Even so, Brown thinks eBay faces two potential pitfalls. The first is that the company has a “number of irons in the fire right now and is trying to manage growth and many different initiatives at once.” He says eBay can’t afford to “drop the ball on international expansion and the integration of its fixed-price trading into its dynamically priced environment.” He is also watching how eBay “is bringing large-scale sellers online as well as add-on services, including transaction processing.” The second potential pitfall Brown sees is “that eBay becomes so big that it is actually defeated from within because it becomes fairly generic, [allowing] category specific marketplaces to crop up [which] are more liquid for that particular product or service, like stamps or coins.”

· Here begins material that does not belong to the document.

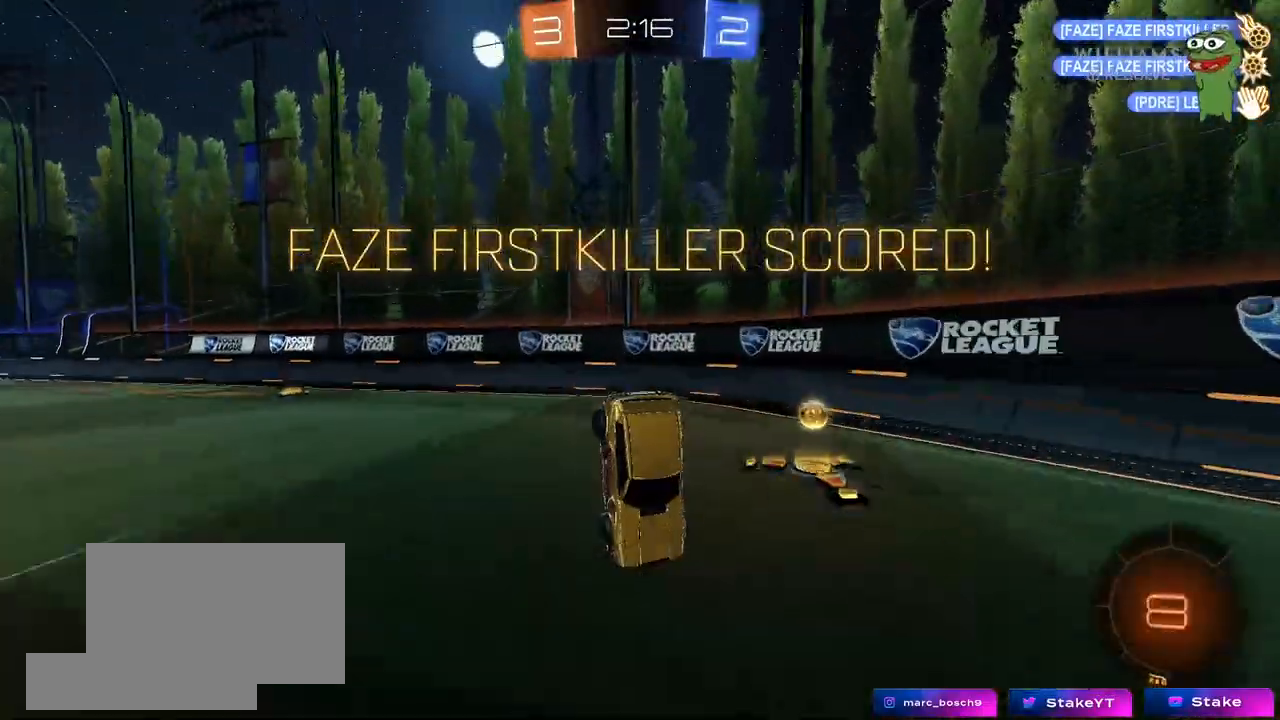
{"keys": ["space", "w"], "mouse": [], "mouse_move": "still", "events": [[33, "shift", "up"], [133, "s", "up"], [267, "w", "down"], [417, "a", "up"], [417, "space", "down"]]}
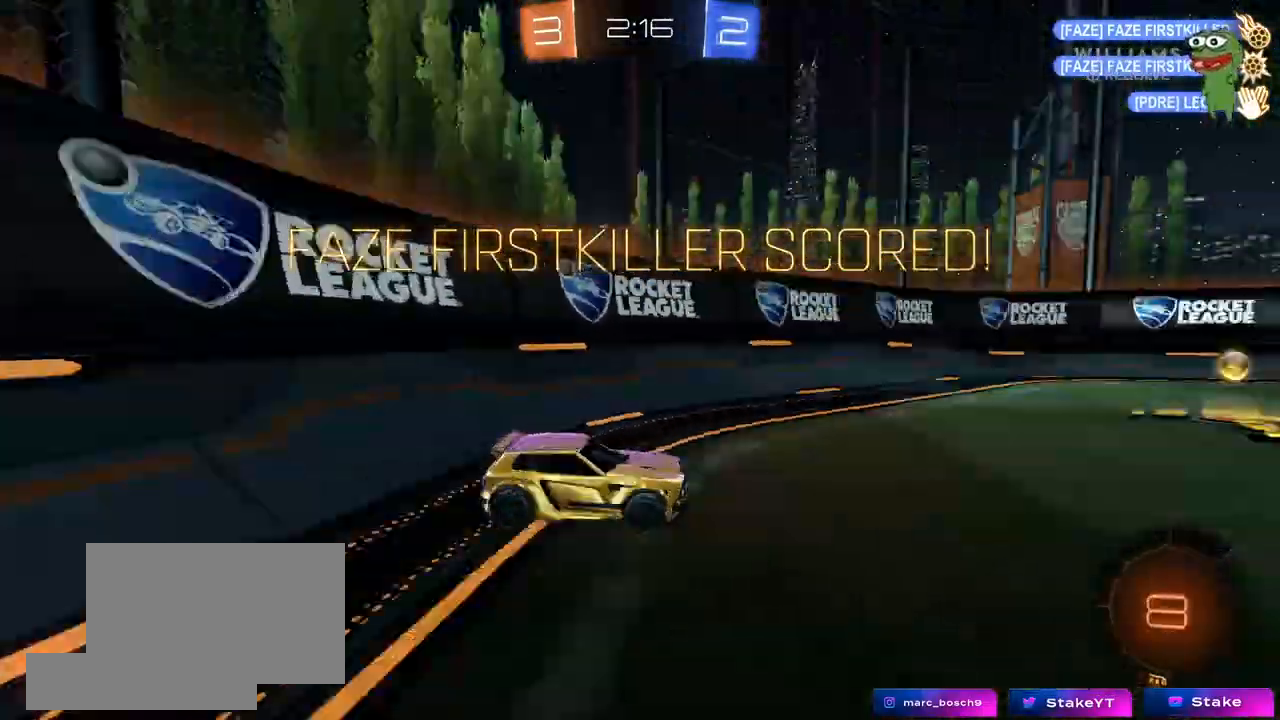
{"keys": ["4", "tab", "w"], "mouse": [], "mouse_move": "still", "events": [[100, "space", "up"], [283, "tab", "down"], [483, "4", "down"]]}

Day says it this way: “Trees don’t grow through the sky. There’s a limit to these markets. One would expect the market growth rate to certainly slow down over the next few years, and that will affect eBay. So I’m watching to see if eBay tries to grow rapidly as a site for large companies and whether that will degrade the company’s relationship with its existing clientele.”

Useem believes the biggest potential pitfall facing eBay “is overconfidence.” It is during periods of “untarnished success,” he says, that a company should worry “about when the fall may come” or that the “competition may find a chink in the armor.” He counsels the eBay team “to be vigilant not to make an error in the euphoria of success; they must stay ahead of the curve, must think strategically. eBay must keep an eye 18 months to two years out and keep questioning all of its assumptions and business models to see if they have changed.” Whitman, adds Useem, “should follow (former Intel CEO) Andy Grove’s dictum that only the paranoid will survive.”